Although a healthy vagina contains a mix of “good” and “bad” bacteria, this study focused on the good bacteria. The bacterium that researchers were mainly focused on was Lactobacillus, described by Rachel Reilly from InsiderOnline.com as “bacteria that dominates the natural flora of the vagina for many women”.

Lactobacillus in the vagina makes the vaginal environment slightly acidic and prevents harmful bacteria from growing in the vagina. The microbes in the good bacteria produce hydrogen peroxide and lactic acid which create what researchers call an “acidic buffer system” that works as a barrier against harmful bacteria that could cause infections. By blocking out harmful bacteria, the vagina can maintain an average pH acidity level of 4.5. The Lactobacillus bacterium is said to help prevent the outburst of bacterial vaginosis, which occurs when there is an imbalance of good and bad bacteria in the vagina, resulting in itchiness, abnormal vaginal discharge and a “fishy” odour. According to Megan Gannon, the news editor of LiveScience.com, good bacteria, such as Lactobacilli, have even shown to decrease a woman’s chances of contracting HIV.

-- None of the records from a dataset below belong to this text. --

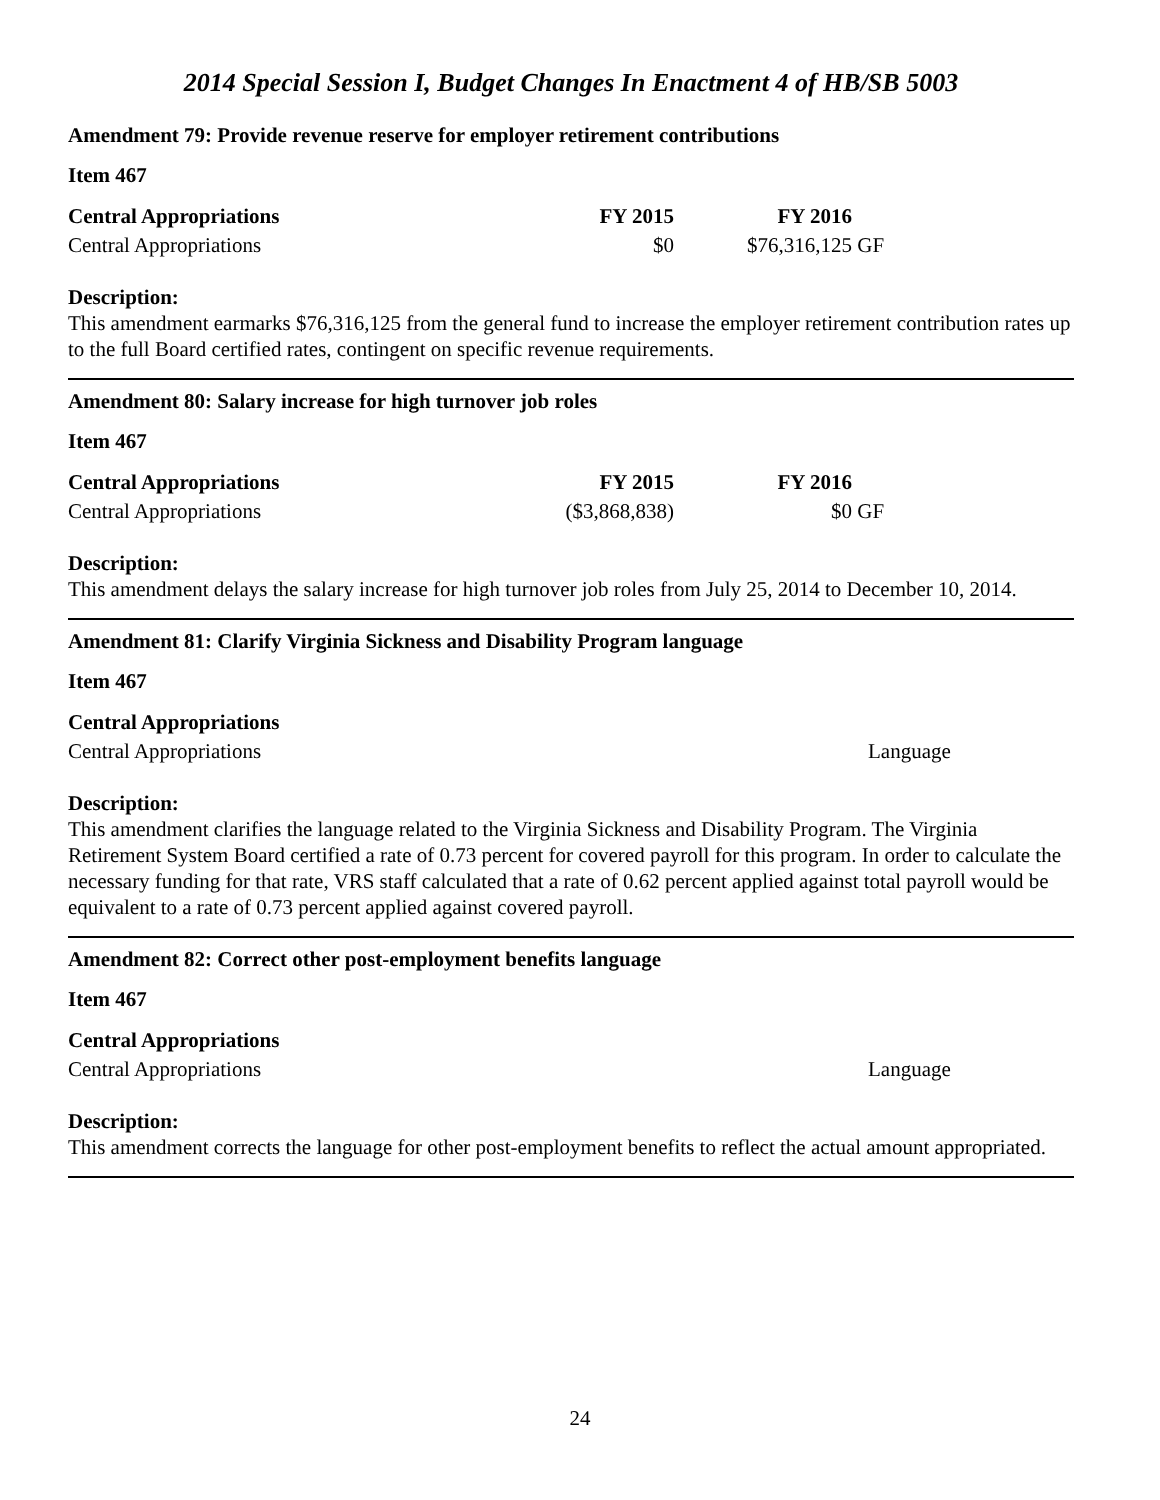2014 Special Session I, Budget Changes In Enactment 4 of HB/SB 5003
Amendment 79: Provide revenue reserve for employer retirement contributions
Item 467
| Central Appropriations | FY 2015 | FY 2016 | |
| --- | --- | --- | --- |
| Central Appropriations | $0 | $76,316,125 | GF |
Description:
This amendment earmarks $76,316,125 from the general fund to increase the employer retirement contribution rates up to the full Board certified rates, contingent on specific revenue requirements.
Amendment 80: Salary increase for high turnover job roles
Item 467
| Central Appropriations | FY 2015 | FY 2016 | |
| --- | --- | --- | --- |
| Central Appropriations | ($3,868,838) | $0 | GF |
Description:
This amendment delays the salary increase for high turnover job roles from July 25, 2014 to December 10, 2014.
Amendment 81: Clarify Virginia Sickness and Disability Program language
Item 467
| Central Appropriations | |
| --- | --- |
| Central Appropriations | Language |
Description:
This amendment clarifies the language related to the Virginia Sickness and Disability Program. The Virginia Retirement System Board certified a rate of 0.73 percent for covered payroll for this program. In order to calculate the necessary funding for that rate, VRS staff calculated that a rate of 0.62 percent applied against total payroll would be equivalent to a rate of 0.73 percent applied against covered payroll.
Amendment 82: Correct other post-employment benefits language
Item 467
| Central Appropriations | |
| --- | --- |
| Central Appropriations | Language |
Description:
This amendment corrects the language for other post-employment benefits to reflect the actual amount appropriated.
24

In the study, researchers found that the level of Lactobacillus was predominantly higher in the women who used condoms as a form of contraceptive as opposed to those who used IUDs and the rhythm method.

Unprotected sexual activity can throw off the pH balance of the vaginal environment since semen has a pH level of 7 to 8, a number which decreases the acidity level in the vagina. Although the condom itself has not shown to provide good bacteria, it does ensure that a woman’s vagina maintains its required natural acidity level to be healthy.